START DATA UNDER STUDY

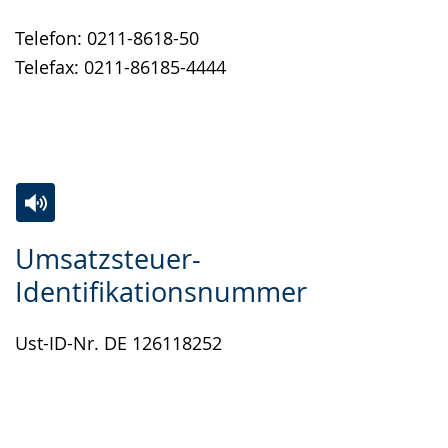
angezeigt.
Telefon: 0211-8618-50
Telefax: 0211-86185-4444
Zur
Aktiviere
Ein
Umsatzsteuer-
Leichten
Audio-
Video
Identifikationsnummer
Sprache
Unterstützung.
in
wechseln.
Deutscher
Ust-ID-Nr. DE 126118252
Gebärdensprache
wird
angezeigt.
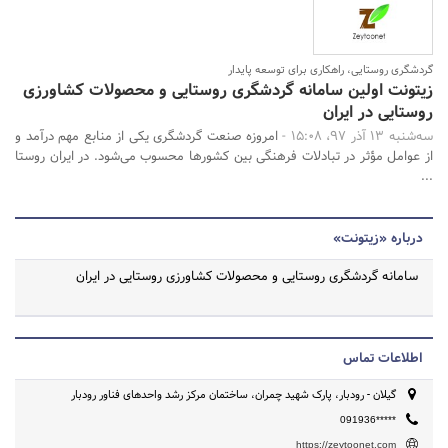
گردشگری روستایی، راهکاری برای توسعه پایدار
زیتونت اولین سامانه گردشگری روستایی و محصولات کشاورزی
روستایی در ایران
سه‌شنبه 13 آذر 97، 15:08 -
امروزه صنعت گردشگری یکی از منابع مهم درآمد و
از عوامل مؤثر در تبادلات فرهنگی بین کشورها محسوب می‌شود. در ایران روستا
...
درباره «زیتونت»
سامانه گردشگری روستایی و محصولات کشاورزی روستایی در ایران
اطلاعات تماس
گیلان - رودبار، پارک شهید چمران، ساختمان مرکز رشد واحدهای فناور رودبار
091936*****
https://zeytoonet.com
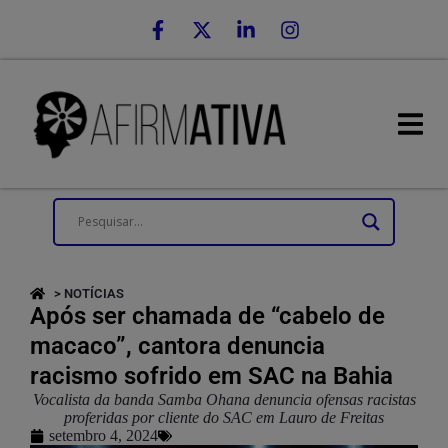
> NOTÍCIAS
Após ser chamada de “cabelo de
macaco”, cantora denuncia
racismo sofrido em SAC na Bahia
Vocalista da banda Samba Ohana denuncia ofensas racistas
proferidas por cliente do SAC em Lauro de Freitas
setembro 4, 2024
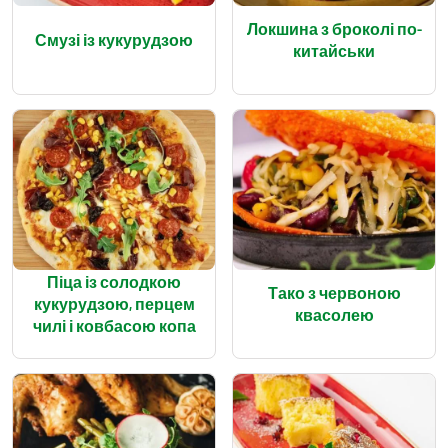
Локшина з броколі по-
Смузі із кукурудзою
китайськи
Піца із солодкою
Тако з червоною
кукурудзою, перцем
квасолею
чилі і ковбасою копа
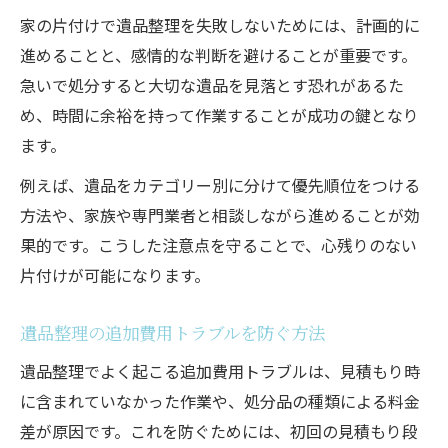
家の片付けで遺品整理を失敗しないためには、計画的に
進めることと、感情的な判断を避けることが重要です。
急いで処分すると大切な遺品を見落とす恐れがあるた
め、時間に余裕を持って作業することが成功の鍵となり
ます。
例えば、遺品をカテゴリー別に分けて優先順位をつける
方法や、家族や専門業者と相談しながら進めることが効
果的です。こうした注意点を守ることで、心残りのない
片付けが可能になります。
遺品整理の追加費用トラブルを防ぐ方法
遺品整理でよく起こる追加費用トラブルは、見積もり時
に含まれていなかった作業や、処分品の種類による料金
差が原因です。これを防ぐためには、初回の見積もり段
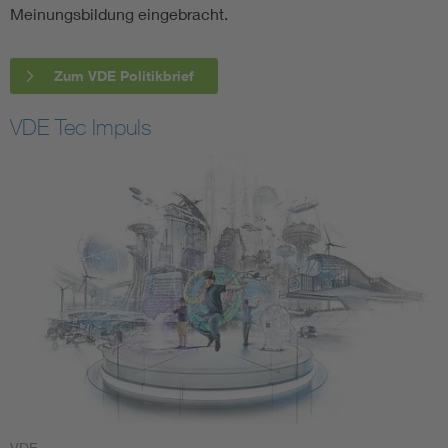
Meinungsbildung eingebracht.
Zum VDE Politikbrief
VDE Tec Impuls
VDE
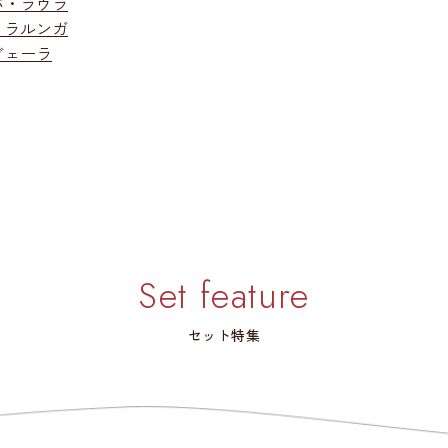
バ・ラウラ
ッラルンガ
ヴェーラ
Set feature
セット特集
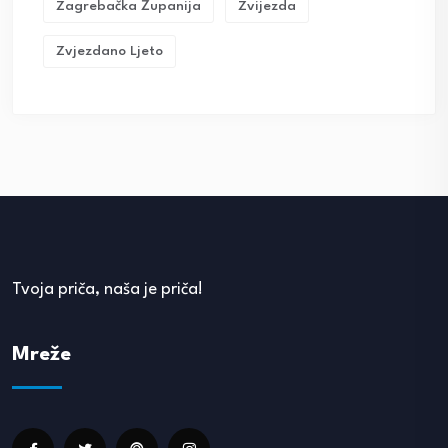
Zagrebačka Županija
Zvijezda
Zvjezdano Ljeto
Tvoja priča, naša je priča!
Mreže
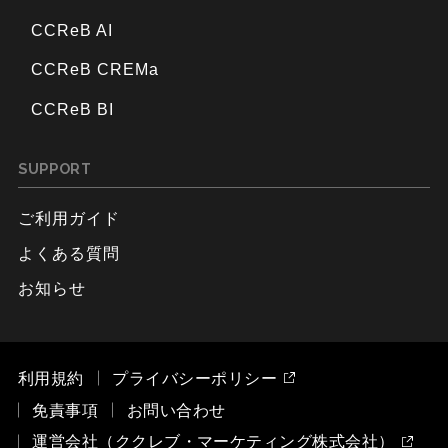
CCReB AI
CCReB CREMa
CCReB BI
SUPPORT
ご利用ガイド
よくある質問
お知らせ
利用規約
プライバシーポリシー
免責事項
お問い合わせ
運営会社（ククレブ・マーケティング株式会社）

END DATA UNDER STUDY

● JOB: Give back, word for word, the lines of the records that run from the one holding "CCReB CREMa" to the very last.

● SOLVED EXERCISE:
CCReB CREMa
CCReB BI
SUPPORT
ご利用ガイド
よくある質問
お知らせ
利用規約
プライバシーポリシー
免責事項
お問い合わせ
運営会社（ククレブ・マーケティング株式会社）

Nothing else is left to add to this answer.